◆ ACTIVITY
Nothing but the pictures may be left out. Restate the rest of the entries word for word.

_ _ _ _ _ _ _

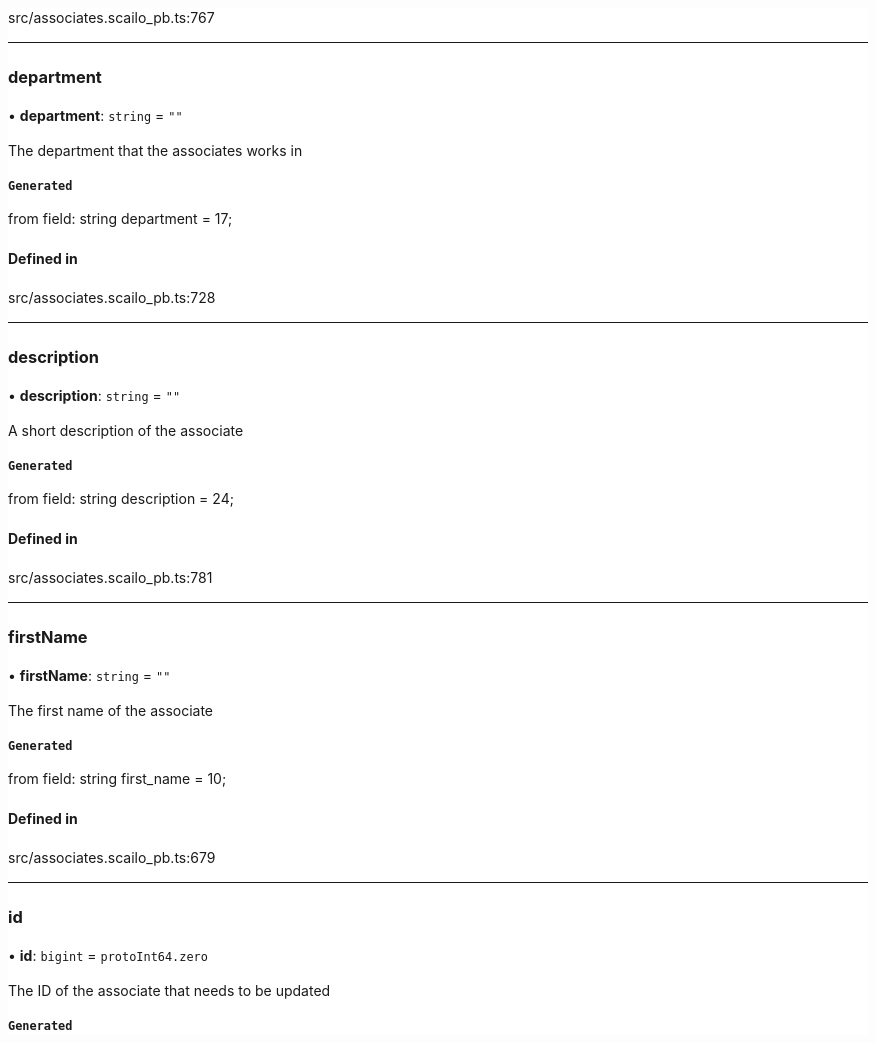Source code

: src/associates.scailo_pb.ts:767

___

### department

• **department**: `string` = `""`

The department that the associates works in

**`Generated`**

from field: string department = 17;

#### Defined in

src/associates.scailo_pb.ts:728

___

### description

• **description**: `string` = `""`

A short description of the associate

**`Generated`**

from field: string description = 24;

#### Defined in

src/associates.scailo_pb.ts:781

___

### firstName

• **firstName**: `string` = `""`

The first name of the associate

**`Generated`**

from field: string first_name = 10;

#### Defined in

src/associates.scailo_pb.ts:679

___

### id

• **id**: `bigint` = `protoInt64.zero`

The ID of the associate that needs to be updated

**`Generated`**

_ _ _ _ _ _ _

◆ WRITTEN REPLY
Source code

: src/associates.scailo_pb.ts:767

___

### department

• **department**: `string` = `""`

The department that the associates works in

**`Generated`**

from field: string department = 17;

#### Defined in

src/associates.scailo_pb.ts:728

___

### description

• **description**: `string` = `""`

A short description of the associate

**`Generated`**

from field: string description = 24;

#### Defined in

src/associates.scailo_pb.ts:781

___

### firstName

• **firstName**: `string` = `""`

The first name of the associate

**`Generated`**

from field: string first_name = 10;

#### Defined in

src/associates.scailo_pb.ts:679

___

### id

• **id**: `bigint` = `protoInt64.zero`

The ID of the associate that needs to be updated

**`Generated`**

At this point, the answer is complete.